━━━ Records to process ━━━
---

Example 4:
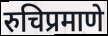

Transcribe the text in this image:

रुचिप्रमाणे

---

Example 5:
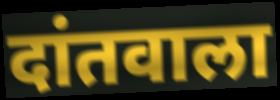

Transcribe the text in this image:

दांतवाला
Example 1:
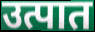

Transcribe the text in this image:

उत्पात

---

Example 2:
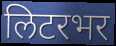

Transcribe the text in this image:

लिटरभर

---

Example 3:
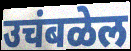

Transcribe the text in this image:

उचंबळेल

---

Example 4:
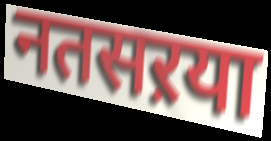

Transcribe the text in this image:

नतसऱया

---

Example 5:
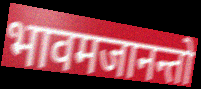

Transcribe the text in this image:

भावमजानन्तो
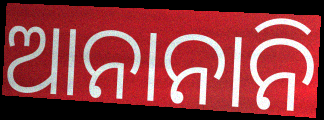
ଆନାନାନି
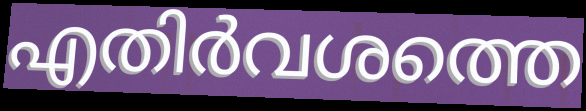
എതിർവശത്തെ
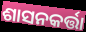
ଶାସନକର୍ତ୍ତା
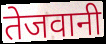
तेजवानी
━━━
If a line of the entries holds the word "Example", copy it out.

Task answer:
Example 4:
Example 5:
Example 1:
Example 2:
Example 3:
Example 4:
Example 5:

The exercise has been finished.